Sunday, November 08, 2009

Danger and Fear


I have a confession to make, I like to read travelogues about danger and hardship, especially from the comfort of my armchair. I was recently googling up the Yungas Road in Bolivia, reputedly the most deadly in the world and I can believe it. I am not at all sure I would want to risk driving it.

However it set me to thinking about perceptions of risk. Everyday we walk along pavements, sometimes by the side of very busy road where stepping out would be certain death, the pavement may not be very wide, but do we think about it? I would hazard a guess if instead of the road to ones side there were a vertical drop of several thousand feet we would be stricken by vertigo and find the route much more difficult.

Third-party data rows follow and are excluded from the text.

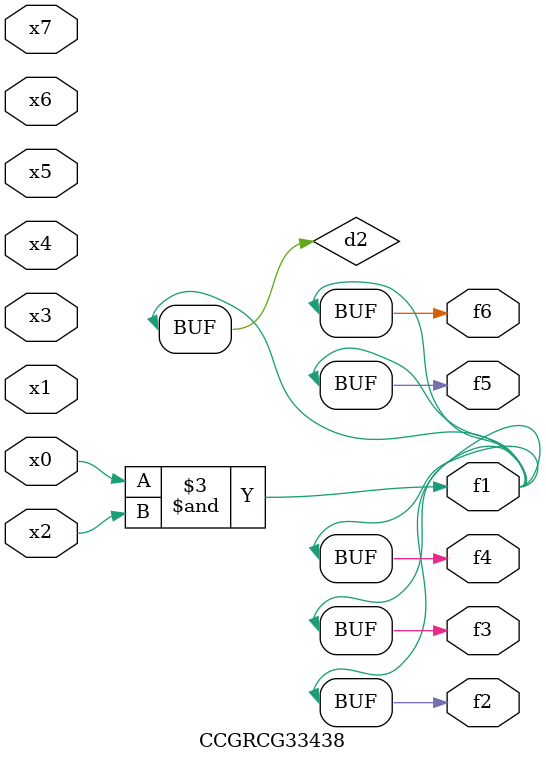
<source format=v>
module CCGRCG33438(
	input x0, x1, x2, x3, x4, x5, x6, x7,
	output f1, f2, f3, f4, f5, f6
);

	wire d1, d2;

	nor (d1, x3, x6);
	and (d2, x0, x2);
	assign f1 = d2;
	assign f2 = d2;
	assign f3 = d2;
	assign f4 = d2;
	assign f5 = d2;
	assign f6 = d2;
endmodule

</source>
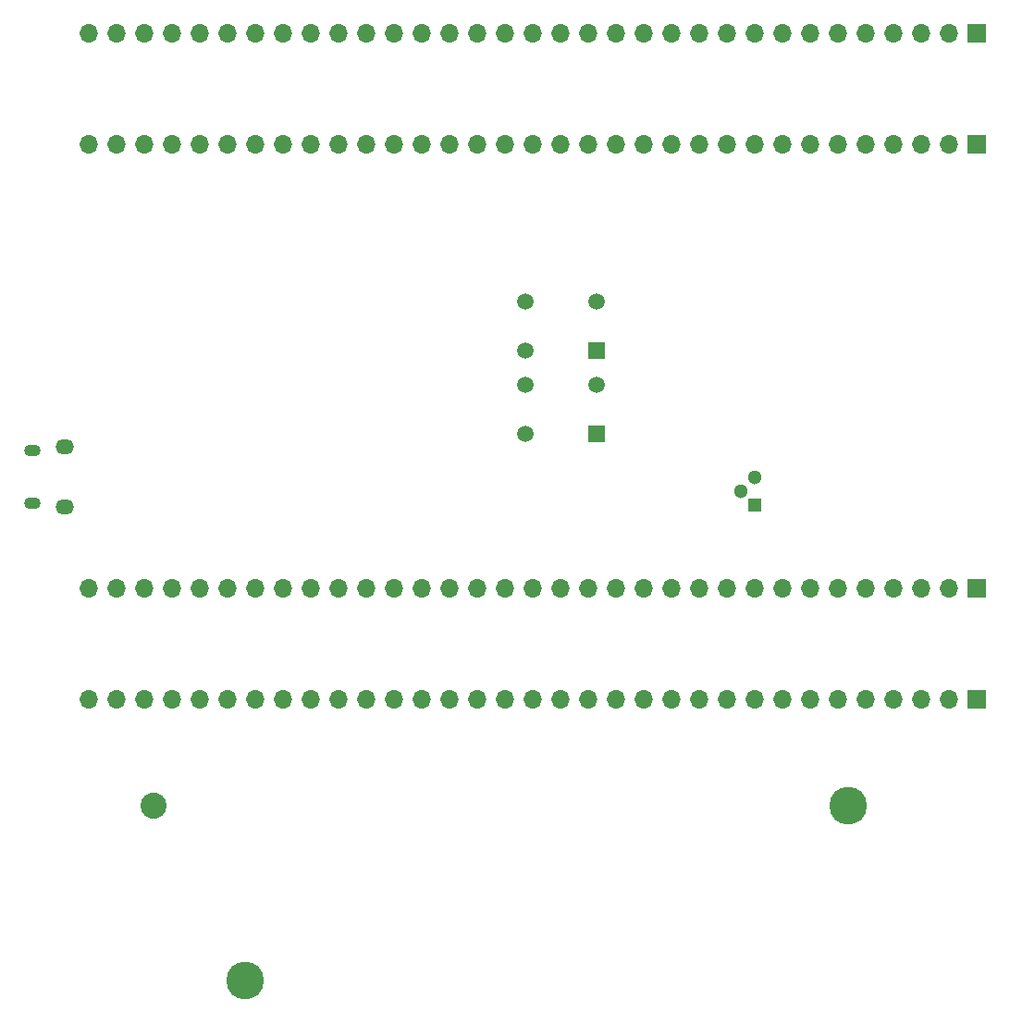
<source format=gbr>
%TF.GenerationSoftware,KiCad,Pcbnew,(6.0.2)*%
%TF.CreationDate,2022-04-08T22:25:30+02:00*%
%TF.ProjectId,main,6d61696e-2e6b-4696-9361-645f70636258,rev?*%
%TF.SameCoordinates,Original*%
%TF.FileFunction,Soldermask,Bot*%
%TF.FilePolarity,Negative*%
%FSLAX46Y46*%
G04 Gerber Fmt 4.6, Leading zero omitted, Abs format (unit mm)*
G04 Created by KiCad (PCBNEW (6.0.2)) date 2022-04-08 22:25:30*
%MOMM*%
%LPD*%
G01*
G04 APERTURE LIST*
%ADD10C,3.450000*%
%ADD11C,2.390000*%
%ADD12R,1.700000X1.700000*%
%ADD13O,1.700000X1.700000*%
%ADD14R,1.498000X1.498000*%
%ADD15C,1.498000*%
%ADD16O,1.500000X1.100000*%
%ADD17O,1.700000X1.350000*%
%ADD18R,1.300000X1.300000*%
%ADD19C,1.300000*%
G04 APERTURE END LIST*
D10*
%TO.C,BT1*%
X133650000Y-137540000D03*
D11*
X125320000Y-121540000D03*
D10*
X188850000Y-121540000D03*
%TD*%
D12*
%TO.C,J2*%
X200660000Y-60960000D03*
D13*
X198120000Y-60960000D03*
X195580000Y-60960000D03*
X193040000Y-60960000D03*
X190500000Y-60960000D03*
X187960000Y-60960000D03*
X185420000Y-60960000D03*
X182880000Y-60960000D03*
X180340000Y-60960000D03*
X177800000Y-60960000D03*
X175260000Y-60960000D03*
X172720000Y-60960000D03*
X170180000Y-60960000D03*
X167640000Y-60960000D03*
X165100000Y-60960000D03*
X162560000Y-60960000D03*
X160020000Y-60960000D03*
X157480000Y-60960000D03*
X154940000Y-60960000D03*
X152400000Y-60960000D03*
X149860000Y-60960000D03*
X147320000Y-60960000D03*
X144780000Y-60960000D03*
X142240000Y-60960000D03*
X139700000Y-60960000D03*
X137160000Y-60960000D03*
X134620000Y-60960000D03*
X132080000Y-60960000D03*
X129540000Y-60960000D03*
X127000000Y-60960000D03*
X124460000Y-60960000D03*
X121920000Y-60960000D03*
X119380000Y-60960000D03*
%TD*%
D14*
%TO.C,SW2*%
X165810000Y-87495000D03*
D15*
X159310000Y-87495000D03*
X165810000Y-82995000D03*
X159310000Y-82995000D03*
%TD*%
D12*
%TO.C,J1*%
X200660000Y-50800000D03*
D13*
X198120000Y-50800000D03*
X195580000Y-50800000D03*
X193040000Y-50800000D03*
X190500000Y-50800000D03*
X187960000Y-50800000D03*
X185420000Y-50800000D03*
X182880000Y-50800000D03*
X180340000Y-50800000D03*
X177800000Y-50800000D03*
X175260000Y-50800000D03*
X172720000Y-50800000D03*
X170180000Y-50800000D03*
X167640000Y-50800000D03*
X165100000Y-50800000D03*
X162560000Y-50800000D03*
X160020000Y-50800000D03*
X157480000Y-50800000D03*
X154940000Y-50800000D03*
X152400000Y-50800000D03*
X149860000Y-50800000D03*
X147320000Y-50800000D03*
X144780000Y-50800000D03*
X142240000Y-50800000D03*
X139700000Y-50800000D03*
X137160000Y-50800000D03*
X134620000Y-50800000D03*
X132080000Y-50800000D03*
X129540000Y-50800000D03*
X127000000Y-50800000D03*
X124460000Y-50800000D03*
X121920000Y-50800000D03*
X119380000Y-50800000D03*
%TD*%
D14*
%TO.C,SW1*%
X165810000Y-79875000D03*
D15*
X159310000Y-79875000D03*
X165810000Y-75375000D03*
X159310000Y-75375000D03*
%TD*%
D16*
%TO.C,J5*%
X114180000Y-93835000D03*
X114180000Y-88995000D03*
D17*
X117180000Y-94145000D03*
X117180000Y-88685000D03*
%TD*%
D12*
%TO.C,J4*%
X200660000Y-111760000D03*
D13*
X198120000Y-111760000D03*
X195580000Y-111760000D03*
X193040000Y-111760000D03*
X190500000Y-111760000D03*
X187960000Y-111760000D03*
X185420000Y-111760000D03*
X182880000Y-111760000D03*
X180340000Y-111760000D03*
X177800000Y-111760000D03*
X175260000Y-111760000D03*
X172720000Y-111760000D03*
X170180000Y-111760000D03*
X167640000Y-111760000D03*
X165100000Y-111760000D03*
X162560000Y-111760000D03*
X160020000Y-111760000D03*
X157480000Y-111760000D03*
X154940000Y-111760000D03*
X152400000Y-111760000D03*
X149860000Y-111760000D03*
X147320000Y-111760000D03*
X144780000Y-111760000D03*
X142240000Y-111760000D03*
X139700000Y-111760000D03*
X137160000Y-111760000D03*
X134620000Y-111760000D03*
X132080000Y-111760000D03*
X129540000Y-111760000D03*
X127000000Y-111760000D03*
X124460000Y-111760000D03*
X121920000Y-111760000D03*
X119380000Y-111760000D03*
%TD*%
D12*
%TO.C,J3*%
X200660000Y-101600000D03*
D13*
X198120000Y-101600000D03*
X195580000Y-101600000D03*
X193040000Y-101600000D03*
X190500000Y-101600000D03*
X187960000Y-101600000D03*
X185420000Y-101600000D03*
X182880000Y-101600000D03*
X180340000Y-101600000D03*
X177800000Y-101600000D03*
X175260000Y-101600000D03*
X172720000Y-101600000D03*
X170180000Y-101600000D03*
X167640000Y-101600000D03*
X165100000Y-101600000D03*
X162560000Y-101600000D03*
X160020000Y-101600000D03*
X157480000Y-101600000D03*
X154940000Y-101600000D03*
X152400000Y-101600000D03*
X149860000Y-101600000D03*
X147320000Y-101600000D03*
X144780000Y-101600000D03*
X142240000Y-101600000D03*
X139700000Y-101600000D03*
X137160000Y-101600000D03*
X134620000Y-101600000D03*
X132080000Y-101600000D03*
X129540000Y-101600000D03*
X127000000Y-101600000D03*
X124460000Y-101600000D03*
X121920000Y-101600000D03*
X119380000Y-101600000D03*
%TD*%
D18*
%TO.C,Q1*%
X180340000Y-93980000D03*
D19*
X179070000Y-92710000D03*
X180340000Y-91440000D03*
%TD*%
M02*

</source>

For what it is worth I have driven roads as difficult as the Yungas Road, there are loads of them in Wales, even narrower in parts, the difference being that there is not the traffic, and not the same degree of sheer drop. Mind you a couple of hundred feet, or a couple of thousand, does it make that much difference once you are off the edge?

Perception of danger is clearly relative, the picture at the top is not the Yungas Road, it is the Bylch y Groes in Wales, the two below are the Rhos Y Gwaliau on the other side of the mountain.



Below is the Yungas road and I know which ones I am going to stick to :)




And for good measure, added last night, me driving one of the Welsh examples.

3 comments:

Anne said...

We have a pretty good one here in the SF Bay Area called Devil's Slide. Not only can you fall off, stuff can fall down on you, too. It's a beautiful drive, though. It should be closed for driving in a couple of years as they are building a tunnel bypass.
http://tinyurl.com/ygyv48n

Larry Arnold PhD FRSA said...

I have just added another video to it.

Clay said...

I saw the hour-long version of the story about that road in Bolivia. They showed that at some narrow curves, there are people there with signs to regulate traffic, so that accidents are avoided. They also showed what was left of a bus that had gone over the side with 30-some people in it. Must have been horrifying.